Perseid Meteor Shower August 2018

Add a Comment by Rebecca Bollwitt

It’s the stargazing highlight of the entire summer season, and the Perseid Meteor Shower peaks this week! Probably the most well-known of all the yearly meteor showers, the Weather Network has shared two things that make the Perseid Meteor Shower particularly spectacular:

Perseid Meteor Shower

Perseid Meteor Shower

1) It is one of only three yearly meteor showers where its possible to see up to 100 meteors per hour (the other two are in autumn and winter), and

2) the Perseids produce the greatest number of bright fireball meteors, compared to every other meteor shower we know.

Right now, Earth is passing through a wide stream of meteoroids in space – small bits of ice, dust and rock orbiting the Sun, after being left behind by the passage of a massive ball of ice, dust and rock, known as Comet 109P/Swift-Tuttle.

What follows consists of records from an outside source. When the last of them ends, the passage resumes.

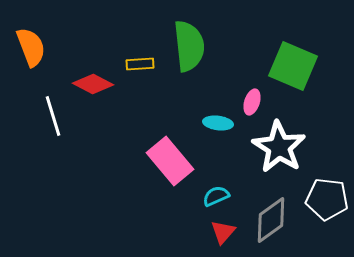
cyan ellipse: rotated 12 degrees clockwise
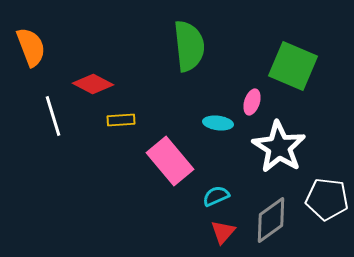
yellow rectangle: moved 19 px left, 56 px down
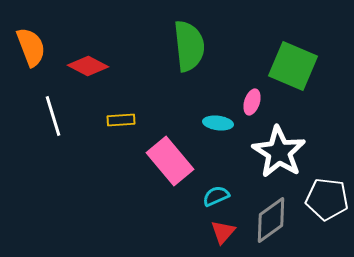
red diamond: moved 5 px left, 18 px up
white star: moved 5 px down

When these meteoroids encounter Earth’s atmosphere, they streak through the sky, producing bright flashes of light that we call the Perseid Meteor Shower.

Where to Watch the Perseid Meteor Shower

The shower actually runs from July 17 to August 24, as it takes over a month for Earth to completely traverse the width of the meteoroid stream left behind by Comet Swift-Tuttle. The peak will be August 12-13, and the best time to watch!

Want to catch a glimpse without light pollution from the city getting in the way? Here’s how:

Aldergrove Regional Park
Where: Meet at Aldergrove Bowl entrance at 501 Lefeuvre Road, Abbotsford
When: Saturday August 11, 2018 from 8:00pm to 11:00pm
Cost: $2 per person, drop in anytime
Details: Meet astronomers and space enthusiasts who will have telescopes aimed at the skies. Enjoy lantern-lit trails, games, crafts, blacklight theatres and fun activities from Science World, H.R. Macmillan Space Centre, Langley Environmental Partners Society, and many others. Camp overnight to extend your star-gazing experience. This event is presented with Royal Astronomical Society of Canada.